> Action item
Every line of the listing below is to be repeated exactly; the pictures stay out.

:::::

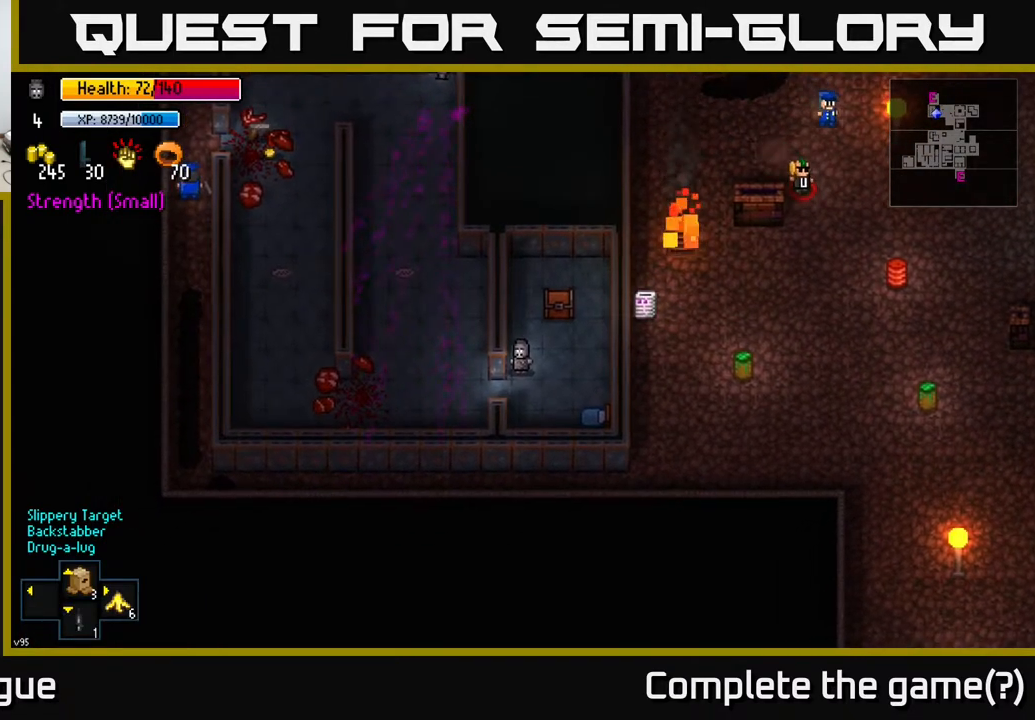
{"buttons": [], "left_stick": "center", "right_stick": "center", "events": [[100, "left_stick", "down-left"], [217, "left_stick", "center"]]}
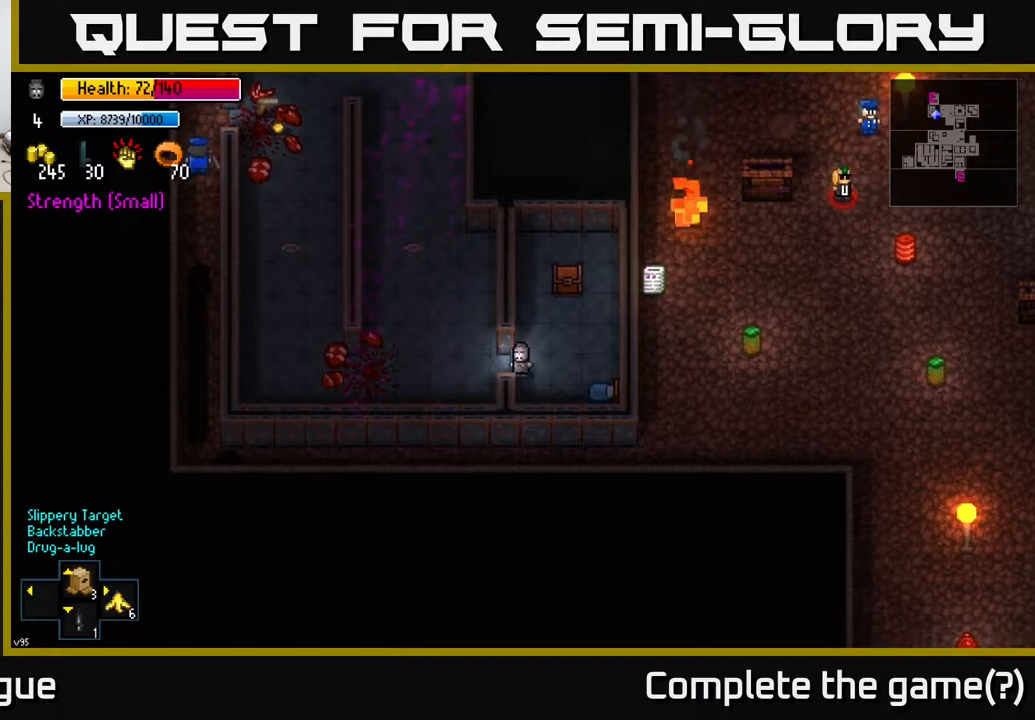
{"buttons": [], "left_stick": "left", "right_stick": "center", "events": [[233, "left_stick", "left"]]}
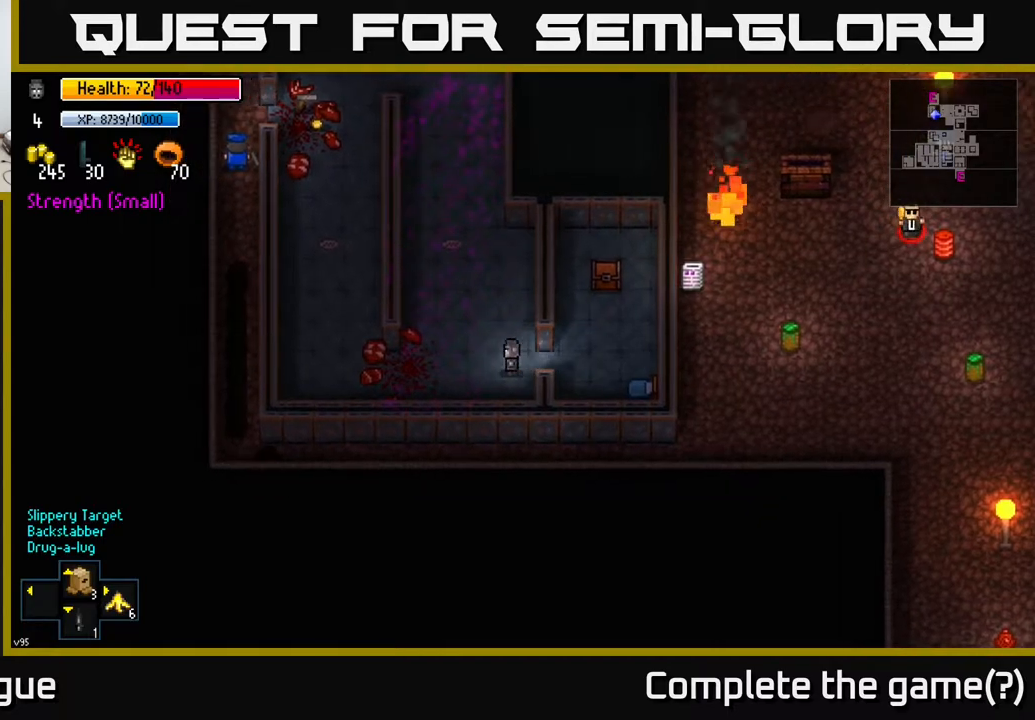
{"buttons": [], "left_stick": "right", "right_stick": "center", "events": [[400, "left_stick", "right"]]}
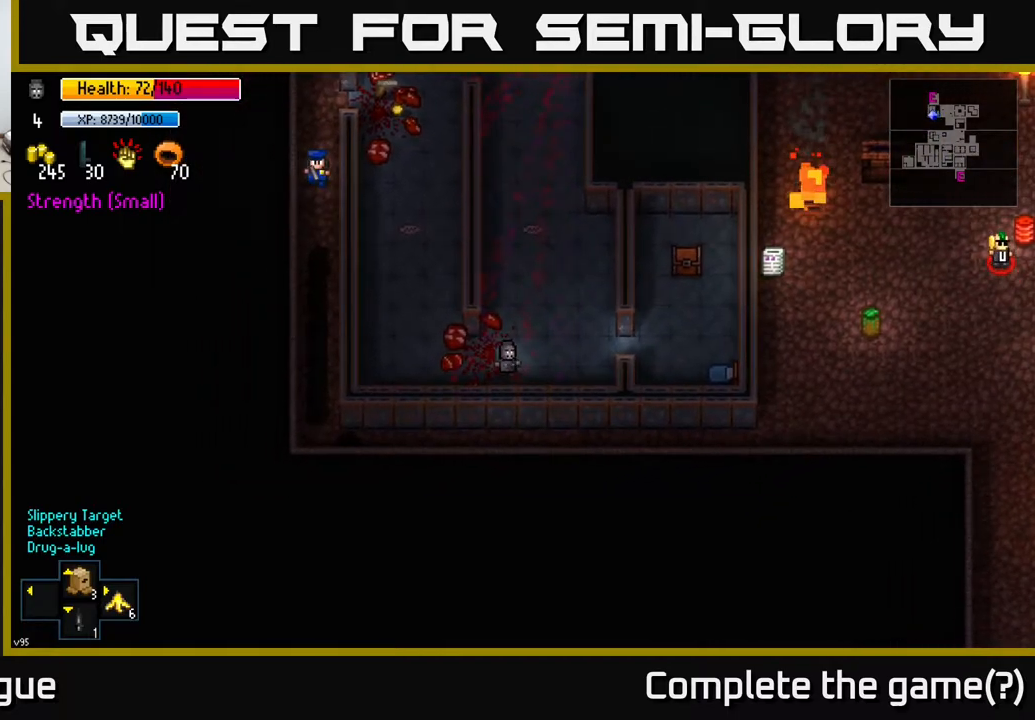
{"buttons": [], "left_stick": "right", "right_stick": "center", "events": [[83, "left_stick", "center"], [200, "left_stick", "right"], [400, "left_stick", "up-right"], [500, "left_stick", "right"]]}
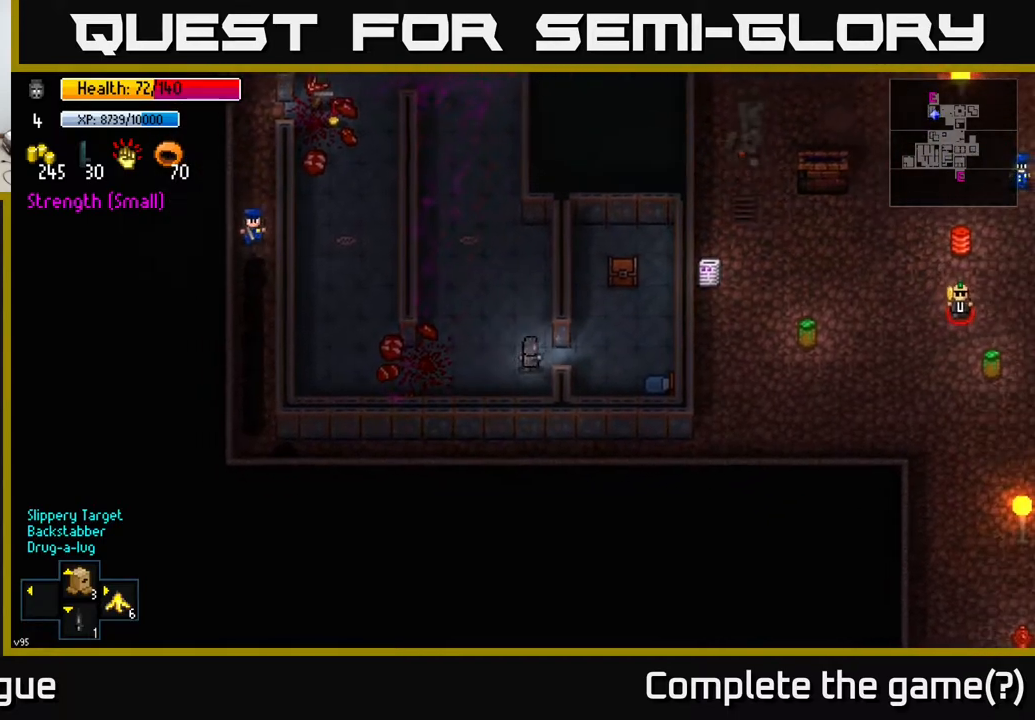
{"buttons": [], "left_stick": "up", "right_stick": "left", "events": [[250, "left_stick", "up-right"], [283, "right_stick", "left"], [383, "left_stick", "up"]]}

:::::

> Written answer
{"buttons": [], "left_stick": "center", "right_stick": "center", "events": [[100, "left_stick", "down-left"], [217, "left_stick", "center"]]}
{"buttons": [], "left_stick": "left", "right_stick": "center", "events": [[233, "left_stick", "left"]]}
{"buttons": [], "left_stick": "right", "right_stick": "center", "events": [[400, "left_stick", "right"]]}
{"buttons": [], "left_stick": "right", "right_stick": "center", "events": [[83, "left_stick", "center"], [200, "left_stick", "right"], [400, "left_stick", "up-right"], [500, "left_stick", "right"]]}
{"buttons": [], "left_stick": "up", "right_stick": "left", "events": [[250, "left_stick", "up-right"], [283, "right_stick", "left"], [383, "left_stick", "up"]]}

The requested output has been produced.